7 Make Sure Your Spaceship Is Anchored Firmly To The Ground
A corollary to #6, this lesson comes out of the legendary Bard Space Program, a one-shot project that in one sense never got off the ground, but was also one giant step for Bardkind. The elaborate performance piece, in which a 1986 Volkswagen Scirocco was upcycled by Jamie O’Shea ’03 and his colleagues into The Orbiter, attracted huge crowds to the “launch.” O’Shea would go on to cofound BjornQorn, everyone’s favorite sun-popped popcorn, with Bjorn Quenemoen ’03. Both are featured prominently in The Bard Space Program, the mockumentary that was directed, shot, and edited by Jean Pesce ’03. “Jamie was really interested in the power of storytelling, of mythmaking,” says Marienthal. “The Space Program was in the service of community. He invited everybody on campus, harnessed the enthusiasm of the Bard community, and by staying in character always—he never made it a parody—it became a catalyzing event. He created a new myth.”
8 Be Informed
Emotions often provide the initial inspiration, but the development of a project requires information and critical thinking. “Every project we do that matters involves some situation where there’s pressure and dire historical circumstance, whether it’s in New Orleans or Palestine or with kids in Hudson,” says Marienthal. “There’s always a lot of context and study needed. Critical thinking is about having and evaluating information, it’s not about opinions. Critical thinking is not critique. Critical thinking is utilizing information in a holistic way. Success requires a balance between thinking about the world theoretically and historically.”
9 NEVER ASK ANYONE TO DO SOMETHING YOU’RE NOT WILLING TO DO
One of the longest-running projects, and one close to Marienthal’s heart, is the Bard Palestinian Youth Initiative, which had great success engaging young people in the West Bank between 2010 and 2020. Students, including Mujahed Sarsur ’12, organized and taught summer camps, built the first public library for children in Palestine, financed and built a playground, and hosted the first formal trip by Palestinians to Yad Vashem, the World Holocaust Remembrance Center in Jerusalem. “We were whitewashing the school in Mas-ha in August,” Marienthal recalls. “It’s really hot there in the summer.
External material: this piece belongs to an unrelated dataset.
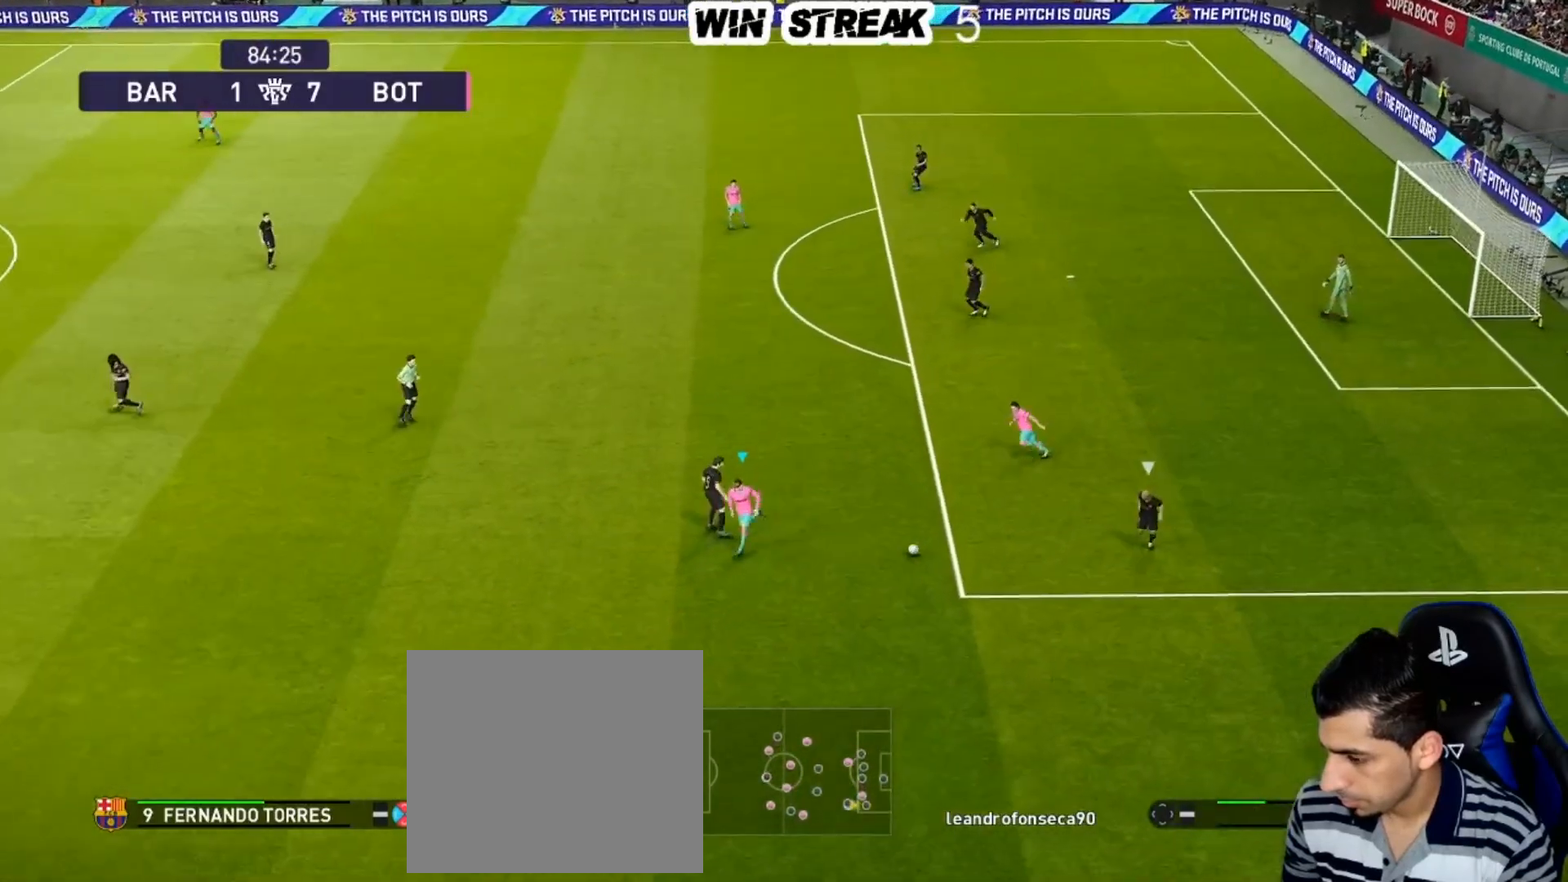
{"buttons": ["SQUARE"], "left_stick": "up-right", "right_stick": "center", "events": [[317, "R1", "up"], [317, "left_stick", "down-right"], [450, "left_stick", "up-right"]]}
But I’m a Californian, a desert person, a tennis player. I’m durable. We took a lunch break and after lunch I went back to work and finished painting the wall. I found out later that the people who lived there thought I was crazy. But they’re still talking about it!” 10
TREAT PEOPLE WELL: BE A HUMAN BEING
A little kindness can go a long way, especially with people at a disadvantage, people who feel vulnerable, and even people whose sense of authority is threatened by the sudden presence of a stranger in their midst. This should go without saying, of course, but even 25 years of Trustee Leader Scholars changing the world hasn’t made civility a given.